Entitlement to the voluntary unemployment insurance scheme

Service Description

You can take out voluntary unemployment insurance if:

  • You are self-employed and work at least 15 hours a week.
  • You work outside the EU, the EEA or Switzerland for at least 15 hours a week.
  • You are on parental leave under Section 15 of the Federal Parental Allowance and Parental Leave Act (BEEG). This concerns, in particular, parents of children from multiple births or children born in quick succession (resulting in the parental leave for one child overlapping with the end of parental leave for another child), or parents who adopt a child over 3, who foster a child, or with whom a child is provisionally placed for adoption.
  • You are undergoing continuing vocational training that will enhance your career prospects, give you a professional qualification or enable you to change careers.

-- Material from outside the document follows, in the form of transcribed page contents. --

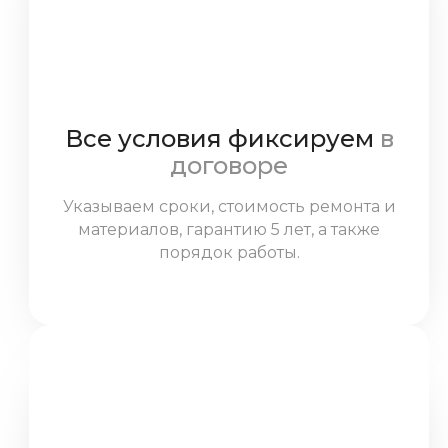
Все условия фиксируем
в
договоре
Указываем сроки, стоимость ремонта и
материалов, гарантию 5 лет, а также
порядок работы.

The monthly contribution rate currently lies between EUR 40.43 and EUR 91.35 (2018).

If you are self-employed:
In the first year of starting your business and in the following calendar year (known as the "start-up phase"), you will only pay half of the contribution rate, unless you repeatedly interrupt your self-employment, for example, for weather-related reasons. Once the start-up phase is over, you will pay the full contribution. The exact amount of your contribution will depend on the field in which you work.

If you give up your self-employment and have signed up for voluntary unemployment insurance, you must demonstrate your commitment to finding employment as soon as possible. Former self-employed persons must therefore be willing to take up salaried employment just like everyone else, meaning you will be expected to find a new job.

If you work abroad:
If you are working abroad on secondment, i.e. you are temporarily working in a foreign company on behalf of your German employer, the employment relationship continues to be subject to German social security legislation, meaning that you will not be able to take out voluntary unemployment insurance.

If, alongside your self-employment, you are employed outside Europe and have compulsory insurance there, then the compulsory insurance in that country takes precedence. Voluntary unemployment insurance under German law may therefore not be taken out in this case.